The medical community has actively embraced bodywork and massage as part of the overall part of health maintenance. Massage is becoming an integral part of hospice care and neonatal intensive care units. Many hospitals are also incorporating on-site massage practitioners and even spas to treat post-surgery or pain patients as part of the recovery process. The benefits of massage include:
Decreased anxiety and depression
Enhanced sleep quality
Relieve postoperative pain and swelling
Reduce muscle tension and pain
Relieve tension headaches and migraines
The benefits of massage and bodywork are cumulative. So regularly scheduling a massage isan important part of how healthy you are and how healthy you will remain. While a massage may feel wonderful and pampering, it still has many therapeutic benefits.
History of Massage Therapy
Massage therapy history dates back thousands of year to ancient cultures with the first written records found in China and Egypt. Egyptian tomb paintings show that massage therapy was part of the medical tradition. The Egyptian studies and traditions greatly influenced the Greeks and Romans.
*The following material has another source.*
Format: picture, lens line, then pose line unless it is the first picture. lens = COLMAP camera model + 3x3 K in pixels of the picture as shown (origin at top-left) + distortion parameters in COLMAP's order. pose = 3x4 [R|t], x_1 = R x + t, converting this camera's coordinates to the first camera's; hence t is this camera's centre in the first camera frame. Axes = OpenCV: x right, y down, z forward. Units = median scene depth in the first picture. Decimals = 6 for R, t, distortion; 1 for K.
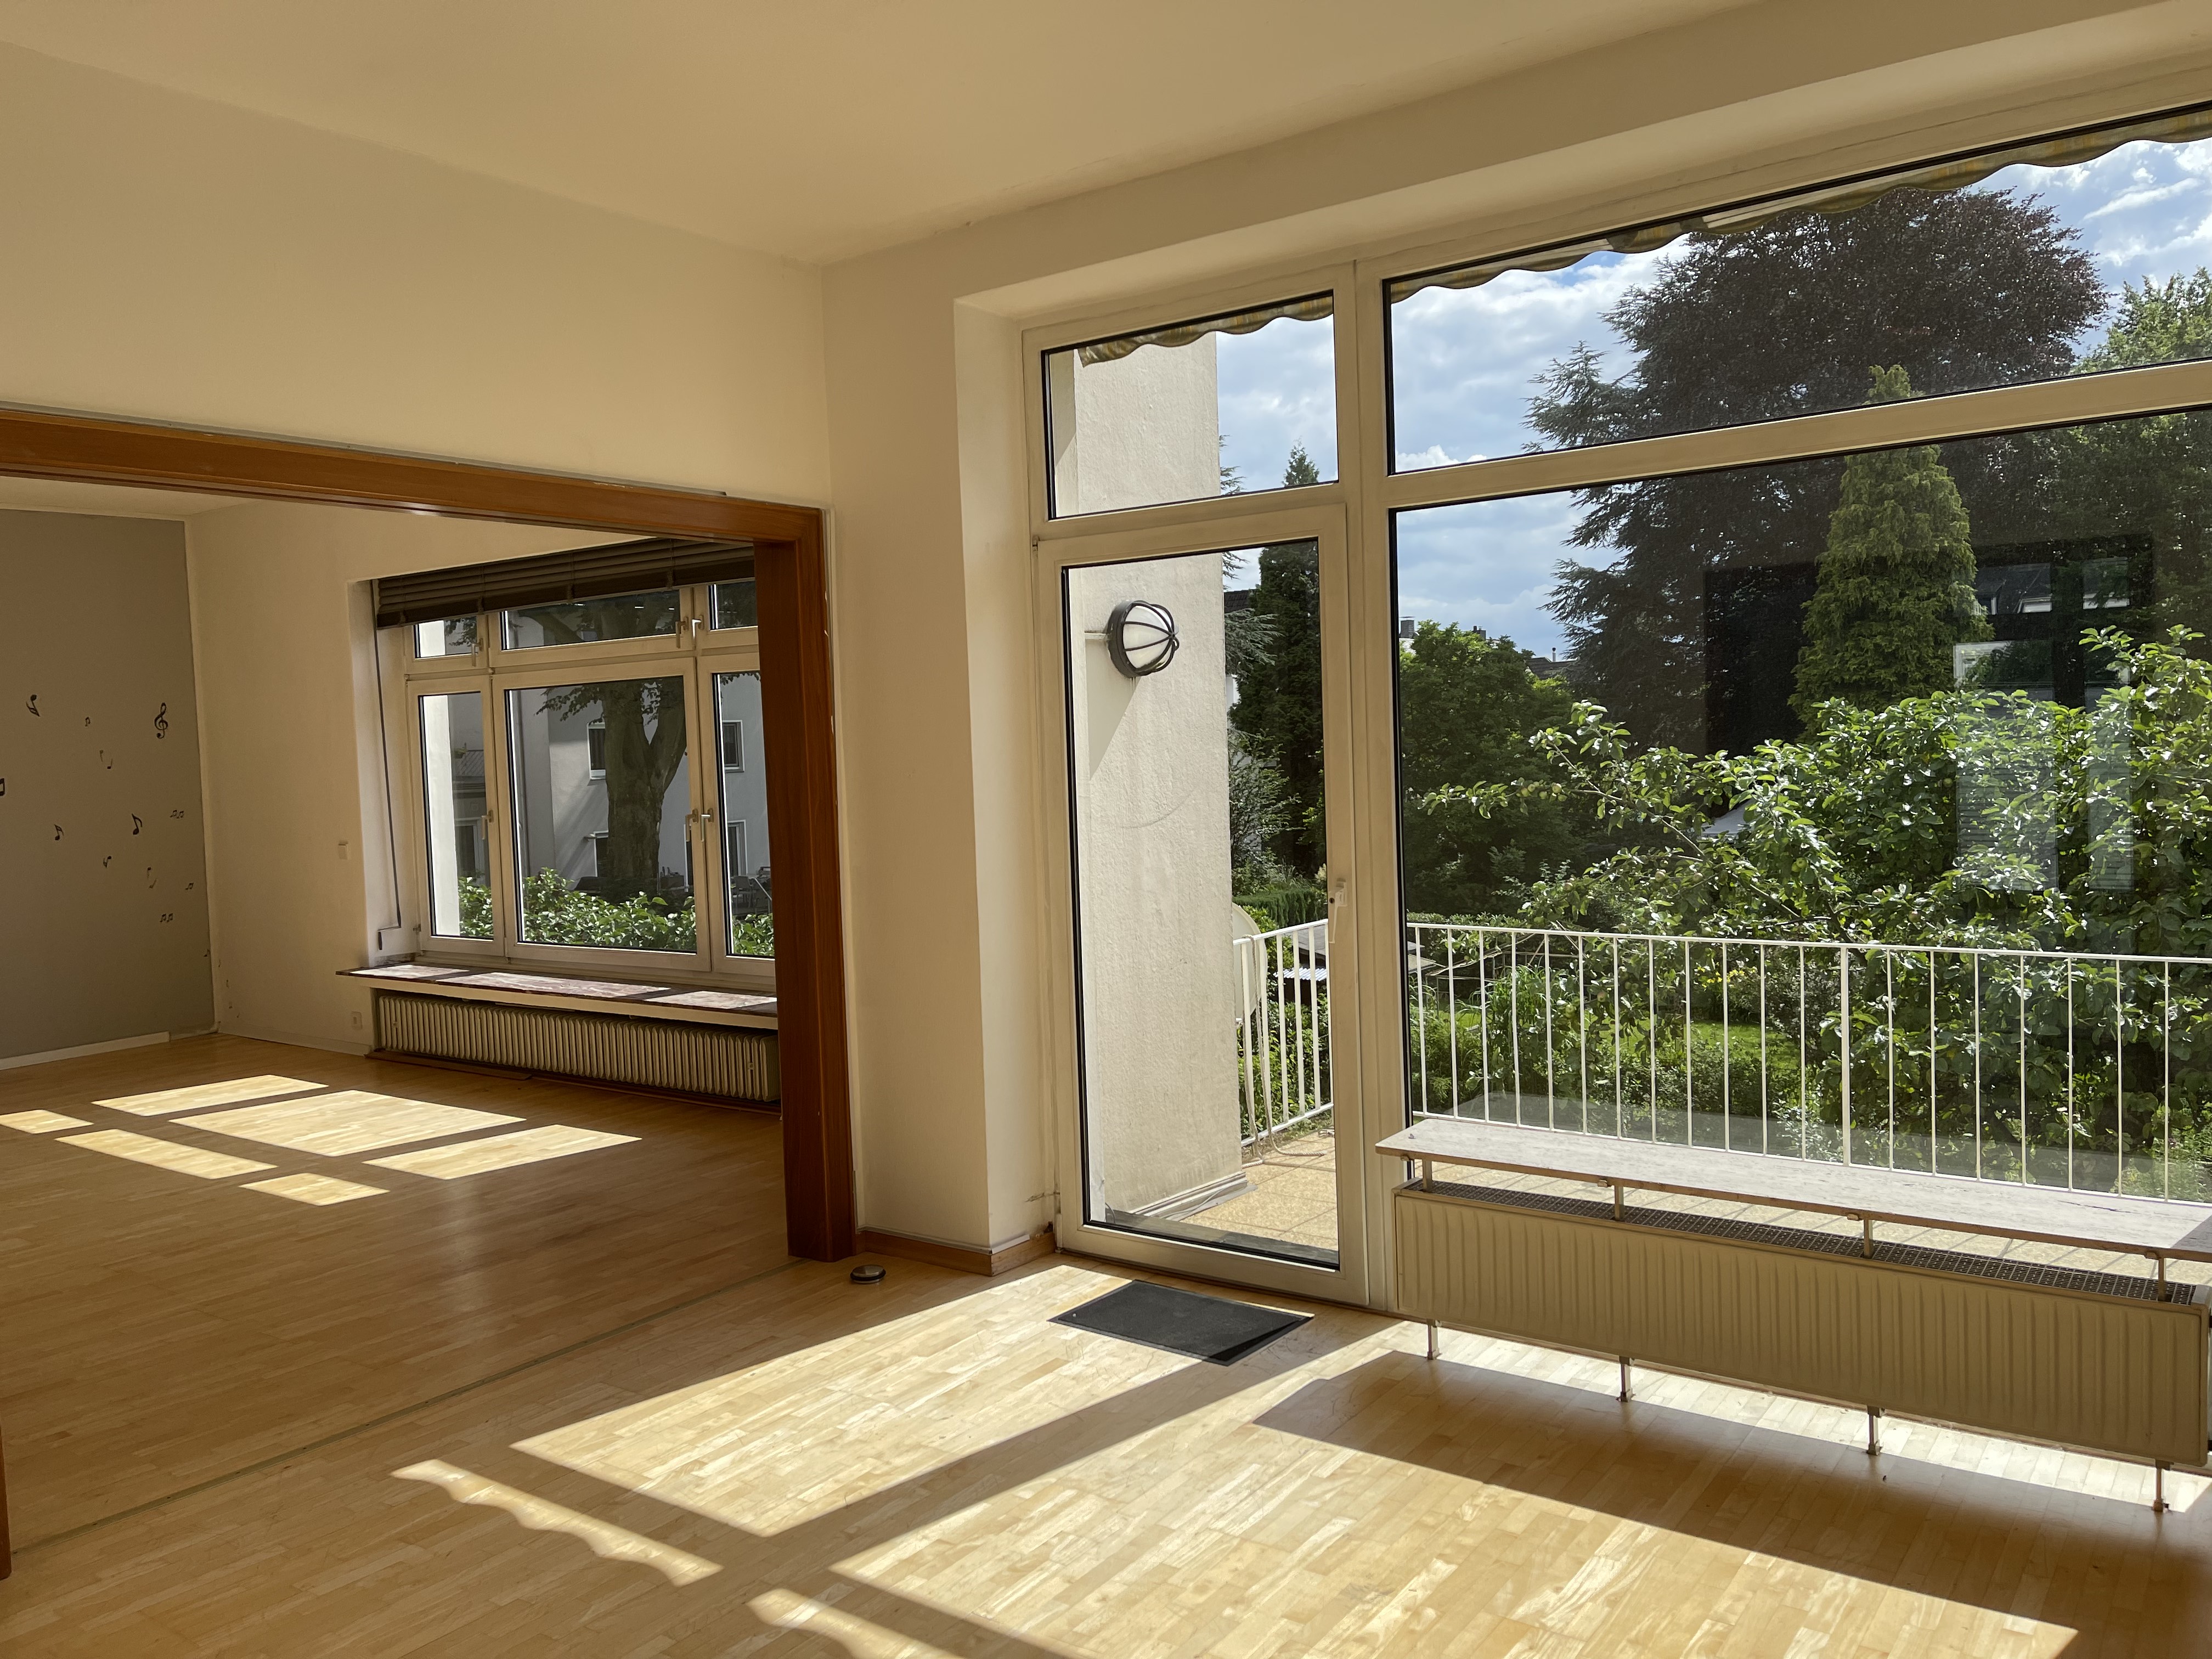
lens RADIAL K [[1682.0, 0, 1106.0], [0, 1682.0, 829.5], [0, 0, 1]] dist [0.082702, -0.101279]
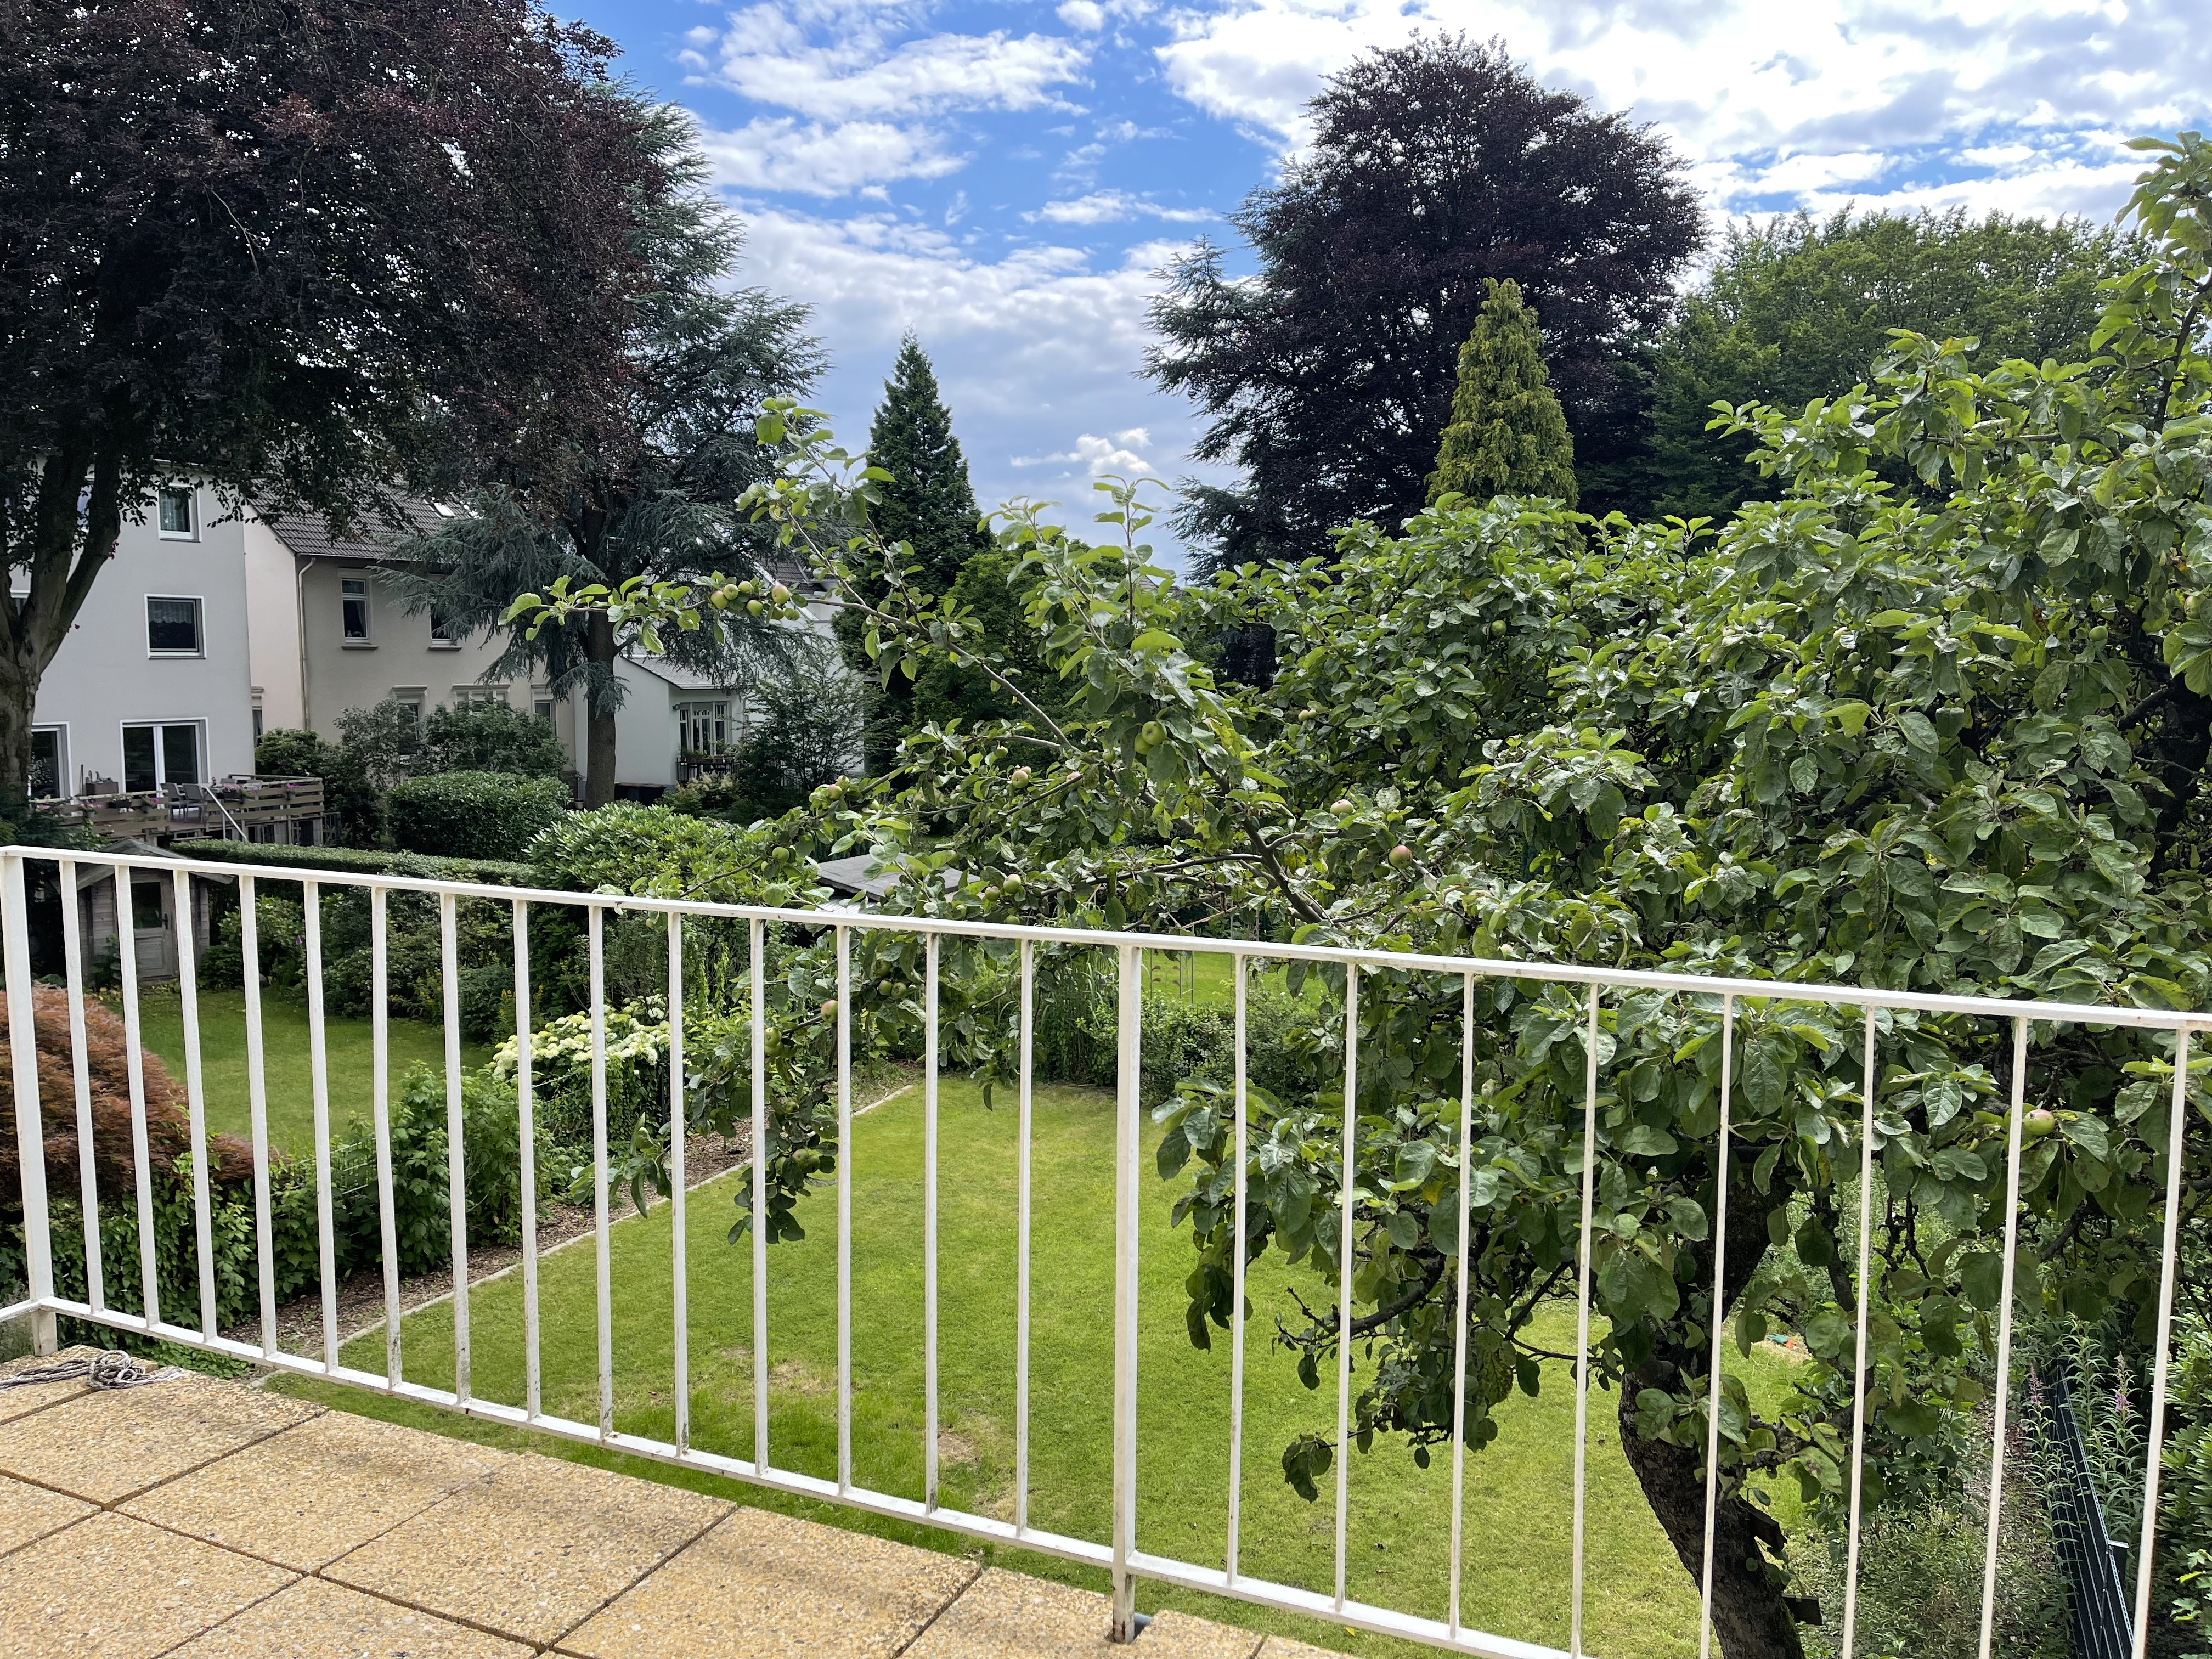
lens RADIAL K [[1699.9, 0, 1106.0], [0, 1699.9, 829.5], [0, 0, 1]] dist [-0.005078, 0.000760]
pose [[0.979085, 0.020880, 0.202375, 0.058689], [-0.029071, 0.998870, 0.037589, 0.005546], [-0.201362, -0.042686, 0.978586, 0.108839]]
The first known written massage therapy traditions come from India between 1500 to 500 BC, but the practice may have actually originated around 3000 BC. Today, massage therapy has earned a place as a legitimate and respectable form of alternative and complementary medicine to maintain wellness.
Massage Therapy Benefits
Some people consider massage as a way to indulge or pamper yourself. To the contrary,
massage can be a powerful tool to help you take charge of your health and well-being, whether
you have a specific health condition or are looking for stress relief.
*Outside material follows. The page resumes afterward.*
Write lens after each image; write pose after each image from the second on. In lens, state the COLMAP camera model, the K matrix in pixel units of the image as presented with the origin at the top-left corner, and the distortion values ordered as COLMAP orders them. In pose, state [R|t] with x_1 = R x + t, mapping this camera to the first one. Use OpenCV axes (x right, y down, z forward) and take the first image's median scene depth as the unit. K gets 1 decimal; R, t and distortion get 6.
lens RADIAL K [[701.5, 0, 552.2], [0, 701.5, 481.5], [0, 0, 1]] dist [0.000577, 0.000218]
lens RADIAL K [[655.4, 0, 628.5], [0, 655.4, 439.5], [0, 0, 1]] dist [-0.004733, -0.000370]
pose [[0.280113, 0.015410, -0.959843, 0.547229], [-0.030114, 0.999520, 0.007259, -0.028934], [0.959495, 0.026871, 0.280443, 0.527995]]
Experts estimate that upwards of ninety percent of disease is stress related. Perhaps nothing
ages us faster, internally and externally, than high stress. Massage is an effective tool for
managing this stress. Massage encourages the release of oxytocin, a stress-reducing hormone
in the body most often associated with birth and bonding, and activates the parasympathetic
nervous system and its relaxation response. There is also decreased beta brainwave activity,
increased dopamine and serotonin levels in the body, and reduction of cortisol levels from
massage, all of which are linked to decreased stress.
Massage Combats Aging
According to the U.S. Centers for Disease Control and Prevention, preventing disease and
injury is critical to reducing the expected growth of health-care and long-term care costs, as
more than 70 million baby boomers cross the 60-year old threshold. The preventative and
restorative nature of massage and bodywork can help limit the effects of aging.